Point correspondence tracking data
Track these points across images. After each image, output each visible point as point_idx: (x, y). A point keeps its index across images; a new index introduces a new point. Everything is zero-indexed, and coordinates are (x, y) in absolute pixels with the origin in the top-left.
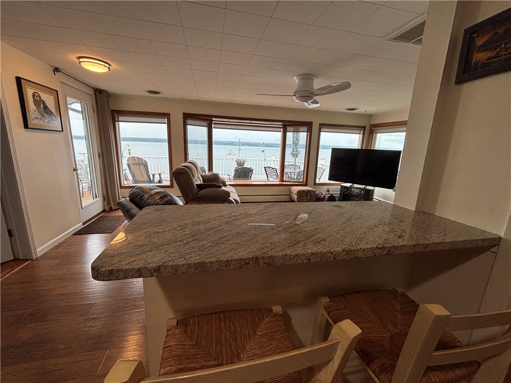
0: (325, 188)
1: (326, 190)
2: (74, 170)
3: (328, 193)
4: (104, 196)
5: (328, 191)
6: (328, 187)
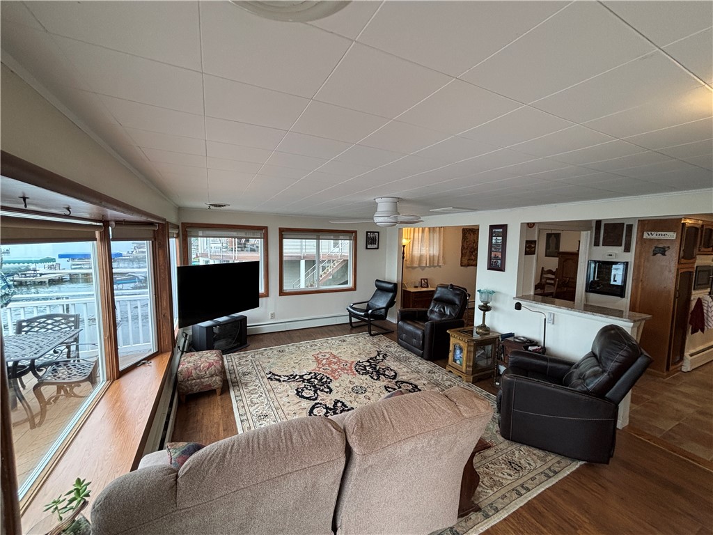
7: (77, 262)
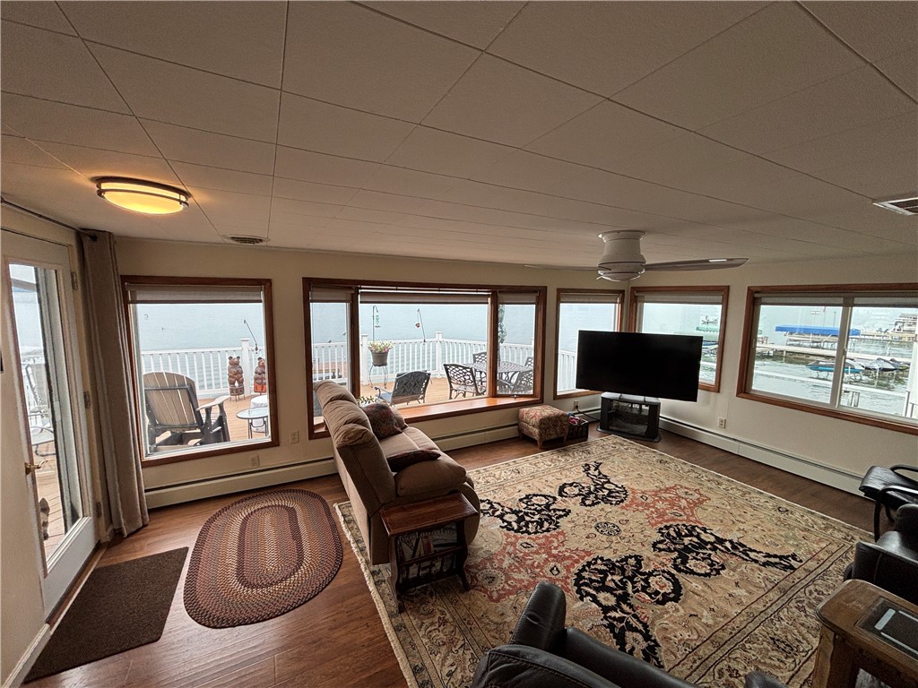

▶ Exercise requirements
Go back to the line containing "1: (326, 190)" and output it and every line after it through the end of the records, exactly, but not the pictures.

▶ Problem solution
1: (326, 190)
2: (74, 170)
3: (328, 193)
4: (104, 196)
5: (328, 191)
6: (328, 187)
7: (77, 262)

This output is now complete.